Oliver Colina

Personal information
- Full name: Oliver Donaire Colina
- Date of birth: May 7, 1982 (age 44)

Managerial career
- Years: Team
- 2012: Philippines U14
- –2019: SHS-AdC Magis Eagles (secondary)
- 2012–2019: Leylam
- 2020: Kaya–Iloilo
- 2021–2022: Cebu
- 2022: Philippines U23 (assistant)
- 2022: ADT (assistant)
- 2024-: Kaya–Iloilo (assistant)

= Oliver Colina =

Filipino football coach (born 1982)

Oliver "Bingbing" Donaire Colina (born May 7, 1982) is a Filipino football coach. He is currently the assistant coach of Philippines Football League club Kaya-Iloilo.

==Coaching career==
===Philippines U14===
Colina has coached the Philippine national under-14 team leading the national youth side to a third-place finish at the 2012 Japan-East Asean Football Exchange Programme U-14 Youth Football Festival in Osaka.

===Sacred Heart and Leylam===
Colina has concurrently coached the secondary football team of the Sacred Heart School-Ateneo de Cebu (SHS-AdC) and Leylam F.C.. He had led the former to secondary titles of the CESAFI, Mandaue City Meet and the Central Visayas Regional Athletic Association and the latter to at least three Men's Open titles in the Aboitiz Cup. He has been head coach of Leylam since its formation in 2012.

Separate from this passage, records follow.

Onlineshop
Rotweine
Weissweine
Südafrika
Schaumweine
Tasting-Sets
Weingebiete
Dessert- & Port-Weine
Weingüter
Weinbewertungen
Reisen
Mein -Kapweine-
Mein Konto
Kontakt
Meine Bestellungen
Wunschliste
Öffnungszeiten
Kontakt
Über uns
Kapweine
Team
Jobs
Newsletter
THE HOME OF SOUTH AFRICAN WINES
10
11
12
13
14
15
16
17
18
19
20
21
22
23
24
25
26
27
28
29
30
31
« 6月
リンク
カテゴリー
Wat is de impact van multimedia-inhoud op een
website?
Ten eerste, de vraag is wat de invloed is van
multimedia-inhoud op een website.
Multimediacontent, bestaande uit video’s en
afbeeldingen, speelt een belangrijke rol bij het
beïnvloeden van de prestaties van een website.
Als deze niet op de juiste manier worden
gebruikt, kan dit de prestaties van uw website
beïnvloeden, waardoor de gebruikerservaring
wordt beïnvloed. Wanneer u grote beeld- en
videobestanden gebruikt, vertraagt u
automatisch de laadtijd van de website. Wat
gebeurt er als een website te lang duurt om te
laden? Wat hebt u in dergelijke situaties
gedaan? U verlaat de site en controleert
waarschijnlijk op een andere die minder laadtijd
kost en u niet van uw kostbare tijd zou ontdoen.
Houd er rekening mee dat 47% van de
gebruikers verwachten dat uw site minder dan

With the endorsement from the Cebu Football Association, he took the Asian Football Confederation (AFC) ‘A’ Coaching Certificate Course which was handled by the Philippine Football Federation and was conducted in two phases in 2017 and 2018. Colina became the second football coach from Cebu to earn an AFC "A" license in 2019, with the first being Mari Aberasturi. With the coaching license, Colina became eligible to coach a Philippines Football League side.

===Kaya-Iloilo===
Colina was appointed by Philippines Football League (PFL) club, Kaya–Iloilo to guide the team in their 2020 AFC Cup stint. Colina temporarily left his coaching position from both SHS-AdC and Leylam after he was granted a leave of absence by both teams. Colina led Kaya to a 2–0 win in their AFC Cup tie with Myanmar club Shan United which was also Colina's first competitive match with Kaya.

===Dynamic Herb Cebu===
In 2021, Colina returned to Cebu and was appointed head coach of PFL club Dynamic Herb Cebu for their debut season.

===Philippines U23 and ADT===
After a season with Cebu, Colina was appointed as assistant coach for Philippines U23 and ADT, assisting Norman Fegidero at the 2021 Southeast Asian Games.